Comme un devoir failli : le contrôleur de compteurs a frappé ce
matin et Binh-Dû, échaudé par le souvenir confus de chiens, chats et voisins
bondissant par la fenêtre dans sa garçonnière, a négligé de se lever pour
ouvrir la porte. Il a préféré continuer à compter les pièces d’un jeu de
mahjong dont le seul vice était l’infinité des solutions offertes.
Peut-être était-ce demain déjà, ou l’an passé, ou l’an prochain, tout
dépend d’où l’on se situe sur la roue cosmique. Certains Parisiens empruntent
tous les jours ouvrés à la même heure les transports en commun pour avancer
dans le cercle, puis revenir en arrière, le soir venu. Ils s’immergent dans
leur écran. Ils croient avoir gagné un peu de liberté.

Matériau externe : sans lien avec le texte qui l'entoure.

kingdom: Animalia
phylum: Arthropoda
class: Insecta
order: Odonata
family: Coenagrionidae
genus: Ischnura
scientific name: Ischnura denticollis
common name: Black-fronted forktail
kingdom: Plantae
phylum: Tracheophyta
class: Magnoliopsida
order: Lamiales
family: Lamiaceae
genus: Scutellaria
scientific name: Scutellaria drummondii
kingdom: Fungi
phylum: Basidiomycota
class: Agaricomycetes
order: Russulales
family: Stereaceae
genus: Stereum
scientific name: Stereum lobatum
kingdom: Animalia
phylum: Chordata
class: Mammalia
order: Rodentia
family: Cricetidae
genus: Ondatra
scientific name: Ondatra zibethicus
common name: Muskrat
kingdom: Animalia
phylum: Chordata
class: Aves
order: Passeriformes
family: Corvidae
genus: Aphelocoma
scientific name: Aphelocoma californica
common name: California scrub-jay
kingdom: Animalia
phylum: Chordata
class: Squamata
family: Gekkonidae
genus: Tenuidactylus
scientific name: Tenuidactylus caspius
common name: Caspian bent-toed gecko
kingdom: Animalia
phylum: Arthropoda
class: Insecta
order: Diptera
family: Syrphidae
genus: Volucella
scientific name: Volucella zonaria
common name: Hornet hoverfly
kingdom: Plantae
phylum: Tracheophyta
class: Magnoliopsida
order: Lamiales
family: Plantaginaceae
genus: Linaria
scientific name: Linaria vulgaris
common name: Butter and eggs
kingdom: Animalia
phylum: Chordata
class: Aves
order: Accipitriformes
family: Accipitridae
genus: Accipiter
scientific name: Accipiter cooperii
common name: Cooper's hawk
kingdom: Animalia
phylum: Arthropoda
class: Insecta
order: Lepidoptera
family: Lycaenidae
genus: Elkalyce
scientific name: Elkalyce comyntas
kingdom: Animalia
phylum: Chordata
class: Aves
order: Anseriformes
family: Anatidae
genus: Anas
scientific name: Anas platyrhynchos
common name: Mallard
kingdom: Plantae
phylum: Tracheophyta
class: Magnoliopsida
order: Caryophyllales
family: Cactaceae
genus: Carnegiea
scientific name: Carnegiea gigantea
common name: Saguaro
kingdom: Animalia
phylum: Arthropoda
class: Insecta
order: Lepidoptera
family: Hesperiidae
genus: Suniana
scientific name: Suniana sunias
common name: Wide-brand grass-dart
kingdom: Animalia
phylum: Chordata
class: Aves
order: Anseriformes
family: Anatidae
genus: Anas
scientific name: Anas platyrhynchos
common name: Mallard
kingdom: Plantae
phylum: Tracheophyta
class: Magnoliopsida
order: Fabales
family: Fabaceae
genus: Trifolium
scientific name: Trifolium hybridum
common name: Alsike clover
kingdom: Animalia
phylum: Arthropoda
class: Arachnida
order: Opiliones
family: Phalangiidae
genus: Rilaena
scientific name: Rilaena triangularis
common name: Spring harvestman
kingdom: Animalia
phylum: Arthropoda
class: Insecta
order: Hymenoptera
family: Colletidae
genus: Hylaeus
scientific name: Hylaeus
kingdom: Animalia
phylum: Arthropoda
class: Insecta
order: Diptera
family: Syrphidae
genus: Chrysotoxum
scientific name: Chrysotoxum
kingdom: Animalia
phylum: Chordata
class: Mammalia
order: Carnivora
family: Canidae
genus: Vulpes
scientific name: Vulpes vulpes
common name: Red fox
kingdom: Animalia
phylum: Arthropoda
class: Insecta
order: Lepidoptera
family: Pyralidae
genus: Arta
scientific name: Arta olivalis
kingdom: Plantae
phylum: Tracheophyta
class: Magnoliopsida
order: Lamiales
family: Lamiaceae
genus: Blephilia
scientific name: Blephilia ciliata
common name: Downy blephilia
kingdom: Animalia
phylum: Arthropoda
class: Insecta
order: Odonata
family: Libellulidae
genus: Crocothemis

Bien au chaud dans son landau, un bébé dort. Binh-Dû détaille le dessin
de ses lèvres afin de réapprendre à sourire. La capote transparente qui isole
l’enfant de l’affluence est constellée de gouttes de pluie, risque-t-il
l’asphyxie ? À chaque arrêt du tram, Binh-Dû chaparde deux ou trois
goulées d’oxygène. En sortant, la mère lui sourit, non sans séduction.